§ Task
Copy all of the data that follows without altering a word.

§ Exercise material

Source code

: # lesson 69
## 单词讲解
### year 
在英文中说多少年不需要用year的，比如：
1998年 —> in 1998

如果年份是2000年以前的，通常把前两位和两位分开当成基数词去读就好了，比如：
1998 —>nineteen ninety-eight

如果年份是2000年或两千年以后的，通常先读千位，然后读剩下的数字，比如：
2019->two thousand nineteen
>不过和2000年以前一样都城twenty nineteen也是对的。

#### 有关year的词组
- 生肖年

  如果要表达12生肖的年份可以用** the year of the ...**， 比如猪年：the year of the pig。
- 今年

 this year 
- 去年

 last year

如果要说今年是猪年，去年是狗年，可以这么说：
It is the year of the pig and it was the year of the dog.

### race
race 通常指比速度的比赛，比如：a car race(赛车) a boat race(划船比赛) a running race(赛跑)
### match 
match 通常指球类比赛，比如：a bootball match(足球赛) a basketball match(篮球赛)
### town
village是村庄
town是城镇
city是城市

§ Solution to the exercise
Source code

: # lesson 69
## 单词讲解
### year 
在英文中说多少年不需要用year的，比如：
1998年 —> in 1998

如果年份是2000年以前的，通常把前两位和两位分开当成基数词去读就好了，比如：
1998 —>nineteen ninety-eight

如果年份是2000年或两千年以后的，通常先读千位，然后读剩下的数字，比如：
2019->two thousand nineteen
>不过和2000年以前一样都城twenty nineteen也是对的。

#### 有关year的词组
- 生肖年

  如果要表达12生肖的年份可以用** the year of the ...**， 比如猪年：the year of the pig。
- 今年

 this year 
- 去年

 last year

如果要说今年是猪年，去年是狗年，可以这么说：
It is the year of the pig and it was the year of the dog.

### race
race 通常指比速度的比赛，比如：a car race(赛车) a boat race(划船比赛) a running race(赛跑)
### match 
match 通常指球类比赛，比如：a bootball match(足球赛) a basketball match(篮球赛)
### town
village是村庄
town是城镇
city是城市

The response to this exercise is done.